IPhone Market Share Hits Record 20% as Rivals Raise Prices

What You Need to Know
- Apple achieved 20% global smartphone market share in Q2 2026, its highest second-quarter record.
- Apple maintained flat iPhone prices while competitors raised prices due to rising component costs.
- Worldwide smartphone shipments fell 4% year-over-year, meaning Apple gained share in a shrinking market.
- Memory chip shortage forced smaller vendors to choose between absorbing losses or raising prices.
Apple’s best-ever second-quarter market share arrived not because the company launched something new, but because it held the line on price while its competitors couldn’t. That restraint, in a quarter normally defined by post-holiday softness, is what Omdia’s latest report actually captures.
Apple claimed 20% of the global smartphone market in Q2 2026, its highest second-quarter share on record, according to the Omdia data. Worldwide shipments fell 4% year-over-year during the same period, meaning Apple grew its slice of a shrinking pie. Omdia attributes the result to a strong iPhone 17 upgrade cycle combined with Apple keeping iPhone prices flat as rivals were forced upward by rising component costs.
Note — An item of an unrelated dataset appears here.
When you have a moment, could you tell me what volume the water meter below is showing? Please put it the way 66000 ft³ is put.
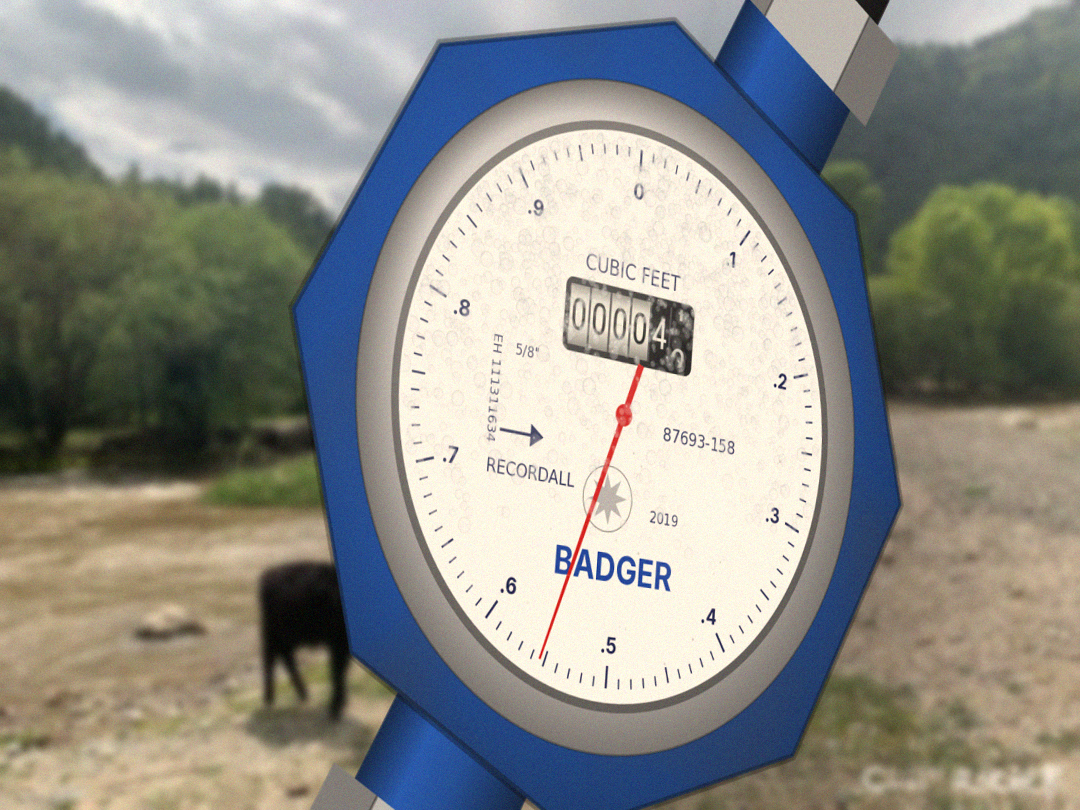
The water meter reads 41.55 ft³
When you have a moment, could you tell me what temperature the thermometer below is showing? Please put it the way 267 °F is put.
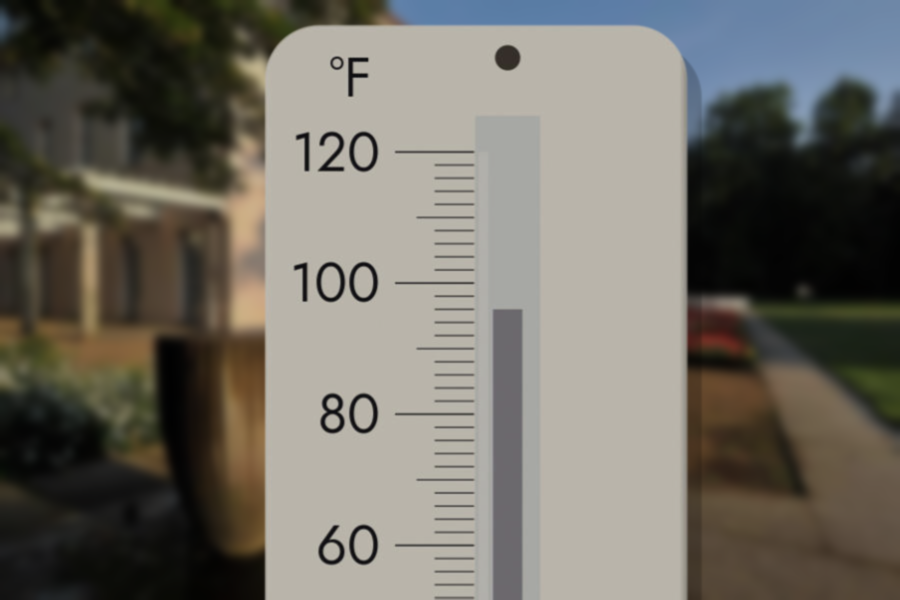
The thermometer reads 96 °F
Samsung held the overall lead at 22% share and was the only other major vendor to post growth. Chinese competitors pulled back their lineups and raised prices to cope with the component squeeze, effectively ceding ground in the mid-range. That left Apple and Samsung as the two vendors with enough supply-chain leverage to stay competitive without repricing their flagship products.
A Memory Shortage Is Reshaping the Competitive Landscape
The pressure driving all of this traces to a memory chip shortage that has pushed component costs sharply higher across the industry, with some vendors reportedly paying several times more for memory than a year ago. That kind of cost spike is survivable for companies with deep supplier relationships and large purchase volumes. For smaller vendors and brands dependent on the affordable end of the market, it forces an unpleasant choice between absorbing losses or raising prices and losing customers.
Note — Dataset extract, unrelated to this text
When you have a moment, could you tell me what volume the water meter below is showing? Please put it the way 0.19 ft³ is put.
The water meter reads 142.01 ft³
Apple’s production scale already showed its advantages earlier this year, when the company turned out 60.2 million iPhones in Q1 2026 even as the broader market contracted. That output level gives Apple negotiating power that most competitors simply don’t have. The Q2 share data suggests that advantage is now showing up directly in market outcomes, not just production statistics.
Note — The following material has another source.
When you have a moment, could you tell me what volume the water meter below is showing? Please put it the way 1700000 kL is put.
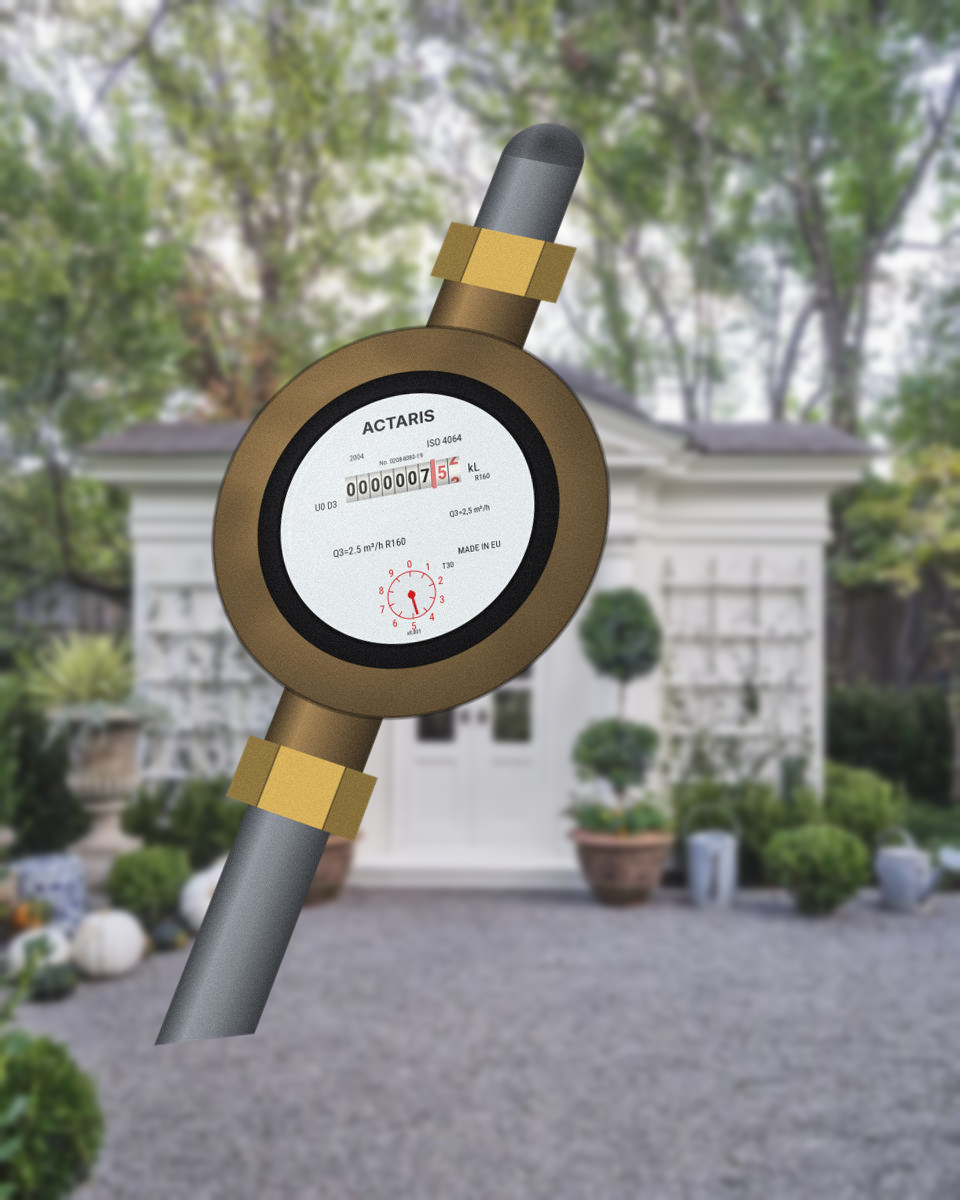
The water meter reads 7.524 kL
The 19% to 20% share range is particularly meaningful given that Apple doesn’t compete in the low-end segment at all. Every point of share Apple holds is drawn from the premium and upper-mid tiers, where margins are higher and customers are stickier. Rivals losing ground in those brackets to save costs elsewhere are trading long-term positioning for short-term survival.
Flat iPhone Pricing Has a Shelf Life
Omdia’s report includes a detail that complicates the positive headline: Apple did raise prices on other products late in the quarter. The firm flags this as a reason to question whether iPhone pricing will remain flat as the year progresses. That caveat matters more than it might appear, because the entire competitive advantage described in the report depends on Apple holding that line.
The iPhone 18 cycle will arrive into a component environment that Omdia expects to worsen over the next two quarters, as peak shopping season collides with tight supply. If Apple passes rising costs to consumers on iPhones the way it apparently has on other products, the pricing discipline that drove the Q2 result disappears. The company would then be competing on brand loyalty and ecosystem lock-in alone, which is a narrower advantage.
What This Means If You’re Buying an iPhone This Year
If you’re on an older iPhone and considering an upgrade, the current iPhone 17 lineup represents a window before any potential price adjustments. Omdia’s data suggests that window may not extend through the holiday quarter, when component costs are expected to be at their tightest.
Budget buyers face a harder situation. With Chinese vendors pulling back affordable options and the memory shortage pushing the whole industry upmarket, the lower end of the smartphone market is getting thinner. For anyone not buying Apple or Samsung, the practical selection of reasonably priced devices is likely to shrink further before it improves.